Goal-Driven Query Answering over First- and Second-Order Dependencies with Equality: Code, Datasets, and Experimental Results

Efthymia Tsamoura and Boris Motik

This Web page contains the code, the datasets, and the results of the experiments described in the paper Goal-Driven Query Answering over First- and Second-Order Dependencies with Equality that is currently under review at the Artificial Intelligence Journal. The paper describes a novel method that can answer a query over dependencies without computing the chase in full — that is, by aiming to derive only the consequences relevant to the query.

Code

The code of our prototype is included in the code.zip archive.
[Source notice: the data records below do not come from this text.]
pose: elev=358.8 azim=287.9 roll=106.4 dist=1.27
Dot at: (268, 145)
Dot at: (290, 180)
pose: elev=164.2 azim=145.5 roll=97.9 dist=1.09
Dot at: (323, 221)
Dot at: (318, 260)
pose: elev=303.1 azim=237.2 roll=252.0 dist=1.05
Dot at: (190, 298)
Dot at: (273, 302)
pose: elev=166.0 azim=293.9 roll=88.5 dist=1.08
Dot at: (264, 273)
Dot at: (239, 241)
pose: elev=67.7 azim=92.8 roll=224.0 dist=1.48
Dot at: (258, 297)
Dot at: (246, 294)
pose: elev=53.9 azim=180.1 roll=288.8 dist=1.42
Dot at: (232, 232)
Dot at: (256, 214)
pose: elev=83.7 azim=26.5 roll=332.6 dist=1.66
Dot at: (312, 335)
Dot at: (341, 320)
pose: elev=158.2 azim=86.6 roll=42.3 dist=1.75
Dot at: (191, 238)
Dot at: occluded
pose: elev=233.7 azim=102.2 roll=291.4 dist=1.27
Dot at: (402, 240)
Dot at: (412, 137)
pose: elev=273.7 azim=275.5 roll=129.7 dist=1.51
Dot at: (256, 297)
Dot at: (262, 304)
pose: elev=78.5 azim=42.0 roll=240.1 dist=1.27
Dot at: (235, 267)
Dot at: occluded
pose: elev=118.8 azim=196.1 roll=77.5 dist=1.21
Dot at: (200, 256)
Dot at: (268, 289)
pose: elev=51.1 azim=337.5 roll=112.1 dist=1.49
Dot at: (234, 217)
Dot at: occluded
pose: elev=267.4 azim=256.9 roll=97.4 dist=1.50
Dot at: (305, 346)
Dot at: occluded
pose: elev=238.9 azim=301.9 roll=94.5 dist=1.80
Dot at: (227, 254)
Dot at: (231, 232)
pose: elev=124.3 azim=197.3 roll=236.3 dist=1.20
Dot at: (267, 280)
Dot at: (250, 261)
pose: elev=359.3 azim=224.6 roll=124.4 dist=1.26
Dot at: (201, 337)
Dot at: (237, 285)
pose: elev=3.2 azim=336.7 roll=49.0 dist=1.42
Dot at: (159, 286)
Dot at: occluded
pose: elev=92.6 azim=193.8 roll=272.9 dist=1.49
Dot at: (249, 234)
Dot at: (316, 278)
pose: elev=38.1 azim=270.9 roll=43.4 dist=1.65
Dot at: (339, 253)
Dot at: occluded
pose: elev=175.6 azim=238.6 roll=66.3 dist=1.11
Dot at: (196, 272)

The prototype implements a mini RAM-based database that can load datasets and dependencies in an extension of the ChaseBench format. The system was written in Java as a wrapper around the well-known RDFox system. RDFox is written in C++ and thus its executable needs to be adapted to the target platform. The code archive contains the lib/JRDFox.jar file, which contains a research version of RDFox that can be run on modern x86_64 systems running a recent version of the Linux operating system. We cannot provide RDFox releases for other platforms at the moment.

Test Scenarios

First-Order Scenarios

The first-order test scenarios are the same as in ChaseBench; however, we changed the syntax of equality atoms from t1 = t2 to =(t1,t2) in our work in order to simplify parsing. All first-order scenarios are given below in full.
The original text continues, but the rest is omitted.